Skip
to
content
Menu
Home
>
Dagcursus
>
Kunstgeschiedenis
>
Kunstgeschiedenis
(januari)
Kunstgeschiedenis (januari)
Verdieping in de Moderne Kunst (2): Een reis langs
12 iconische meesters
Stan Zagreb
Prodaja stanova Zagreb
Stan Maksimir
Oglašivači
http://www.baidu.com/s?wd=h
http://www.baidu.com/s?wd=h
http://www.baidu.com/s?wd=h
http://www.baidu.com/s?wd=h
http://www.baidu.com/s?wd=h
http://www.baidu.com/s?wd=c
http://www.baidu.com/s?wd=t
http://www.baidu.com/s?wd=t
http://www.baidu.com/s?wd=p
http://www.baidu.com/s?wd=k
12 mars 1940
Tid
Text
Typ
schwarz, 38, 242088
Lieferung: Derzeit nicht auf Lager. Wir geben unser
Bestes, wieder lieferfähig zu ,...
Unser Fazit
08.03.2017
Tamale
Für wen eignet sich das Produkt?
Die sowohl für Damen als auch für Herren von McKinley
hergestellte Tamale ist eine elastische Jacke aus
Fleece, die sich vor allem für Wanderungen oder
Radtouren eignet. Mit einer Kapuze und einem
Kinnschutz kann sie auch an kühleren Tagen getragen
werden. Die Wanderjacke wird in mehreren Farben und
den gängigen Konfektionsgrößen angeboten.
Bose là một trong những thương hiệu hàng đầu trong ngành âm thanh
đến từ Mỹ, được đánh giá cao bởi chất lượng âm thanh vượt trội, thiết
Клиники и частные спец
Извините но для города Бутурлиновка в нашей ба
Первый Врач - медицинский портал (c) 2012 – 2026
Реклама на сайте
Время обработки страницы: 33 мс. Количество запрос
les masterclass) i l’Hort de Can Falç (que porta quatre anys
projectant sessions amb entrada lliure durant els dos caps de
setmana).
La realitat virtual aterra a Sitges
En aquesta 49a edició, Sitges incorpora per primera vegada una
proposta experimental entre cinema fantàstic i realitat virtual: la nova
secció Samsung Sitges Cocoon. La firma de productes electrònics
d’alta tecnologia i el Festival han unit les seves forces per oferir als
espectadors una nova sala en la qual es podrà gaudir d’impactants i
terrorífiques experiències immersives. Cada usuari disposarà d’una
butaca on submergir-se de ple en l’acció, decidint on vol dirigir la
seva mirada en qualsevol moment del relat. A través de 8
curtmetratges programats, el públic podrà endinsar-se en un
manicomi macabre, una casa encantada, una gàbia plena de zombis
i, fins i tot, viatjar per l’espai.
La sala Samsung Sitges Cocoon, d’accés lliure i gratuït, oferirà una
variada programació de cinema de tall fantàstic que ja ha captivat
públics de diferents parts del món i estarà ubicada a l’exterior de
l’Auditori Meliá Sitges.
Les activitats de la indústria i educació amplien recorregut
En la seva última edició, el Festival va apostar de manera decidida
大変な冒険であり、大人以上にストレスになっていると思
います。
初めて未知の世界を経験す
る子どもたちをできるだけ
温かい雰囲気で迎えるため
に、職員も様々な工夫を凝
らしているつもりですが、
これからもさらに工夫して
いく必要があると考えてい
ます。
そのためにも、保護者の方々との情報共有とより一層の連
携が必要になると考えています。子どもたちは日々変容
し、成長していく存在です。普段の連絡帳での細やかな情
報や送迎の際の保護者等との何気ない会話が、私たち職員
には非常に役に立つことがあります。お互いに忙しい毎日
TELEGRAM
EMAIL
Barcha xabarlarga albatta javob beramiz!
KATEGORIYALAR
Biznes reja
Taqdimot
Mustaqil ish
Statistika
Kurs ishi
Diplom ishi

•••

**WHAT IS REQUIRED:**
The required answer is the complete data, repeated exactly.

**EXERCISE ANSWER:**
Skip
to
content
Menu
Home
>
Dagcursus
>
Kunstgeschiedenis
>
Kunstgeschiedenis
(januari)
Kunstgeschiedenis (januari)
Verdieping in de Moderne Kunst (2): Een reis langs
12 iconische meesters
Stan Zagreb
Prodaja stanova Zagreb
Stan Maksimir
Oglašivači
http://www.baidu.com/s?wd=h
http://www.baidu.com/s?wd=h
http://www.baidu.com/s?wd=h
http://www.baidu.com/s?wd=h
http://www.baidu.com/s?wd=h
http://www.baidu.com/s?wd=c
http://www.baidu.com/s?wd=t
http://www.baidu.com/s?wd=t
http://www.baidu.com/s?wd=p
http://www.baidu.com/s?wd=k
12 mars 1940
Tid
Text
Typ
schwarz, 38, 242088
Lieferung: Derzeit nicht auf Lager. Wir geben unser
Bestes, wieder lieferfähig zu ,...
Unser Fazit
08.03.2017
Tamale
Für wen eignet sich das Produkt?
Die sowohl für Damen als auch für Herren von McKinley
hergestellte Tamale ist eine elastische Jacke aus
Fleece, die sich vor allem für Wanderungen oder
Radtouren eignet. Mit einer Kapuze und einem
Kinnschutz kann sie auch an kühleren Tagen getragen
werden. Die Wanderjacke wird in mehreren Farben und
den gängigen Konfektionsgrößen angeboten.
Bose là một trong những thương hiệu hàng đầu trong ngành âm thanh
đến từ Mỹ, được đánh giá cao bởi chất lượng âm thanh vượt trội, thiết
Клиники и частные спец
Извините но для города Бутурлиновка в нашей ба
Первый Врач - медицинский портал (c) 2012 – 2026
Реклама на сайте
Время обработки страницы: 33 мс. Количество запрос
les masterclass) i l’Hort de Can Falç (que porta quatre anys
projectant sessions amb entrada lliure durant els dos caps de
setmana).
La realitat virtual aterra a Sitges
En aquesta 49a edició, Sitges incorpora per primera vegada una
proposta experimental entre cinema fantàstic i realitat virtual: la nova
secció Samsung Sitges Cocoon. La firma de productes electrònics
d’alta tecnologia i el Festival han unit les seves forces per oferir als
espectadors una nova sala en la qual es podrà gaudir d’impactants i
terrorífiques experiències immersives. Cada usuari disposarà d’una
butaca on submergir-se de ple en l’acció, decidint on vol dirigir la
seva mirada en qualsevol moment del relat. A través de 8
curtmetratges programats, el públic podrà endinsar-se en un
manicomi macabre, una casa encantada, una gàbia plena de zombis
i, fins i tot, viatjar per l’espai.
La sala Samsung Sitges Cocoon, d’accés lliure i gratuït, oferirà una
variada programació de cinema de tall fantàstic que ja ha captivat
públics de diferents parts del món i estarà ubicada a l’exterior de
l’Auditori Meliá Sitges.
Les activitats de la indústria i educació amplien recorregut
En la seva última edició, el Festival va apostar de manera decidida
大変な冒険であり、大人以上にストレスになっていると思
います。
初めて未知の世界を経験す
る子どもたちをできるだけ
温かい雰囲気で迎えるため
に、職員も様々な工夫を凝
らしているつもりですが、
これからもさらに工夫して
いく必要があると考えてい
ます。
そのためにも、保護者の方々との情報共有とより一層の連
携が必要になると考えています。子どもたちは日々変容
し、成長していく存在です。普段の連絡帳での細やかな情
報や送迎の際の保護者等との何気ない会話が、私たち職員
には非常に役に立つことがあります。お互いに忙しい毎日
TELEGRAM
EMAIL
Barcha xabarlarga albatta javob beramiz!
KATEGORIYALAR
Biznes reja
Taqdimot
Mustaqil ish
Statistika
Kurs ishi
Diplom ishi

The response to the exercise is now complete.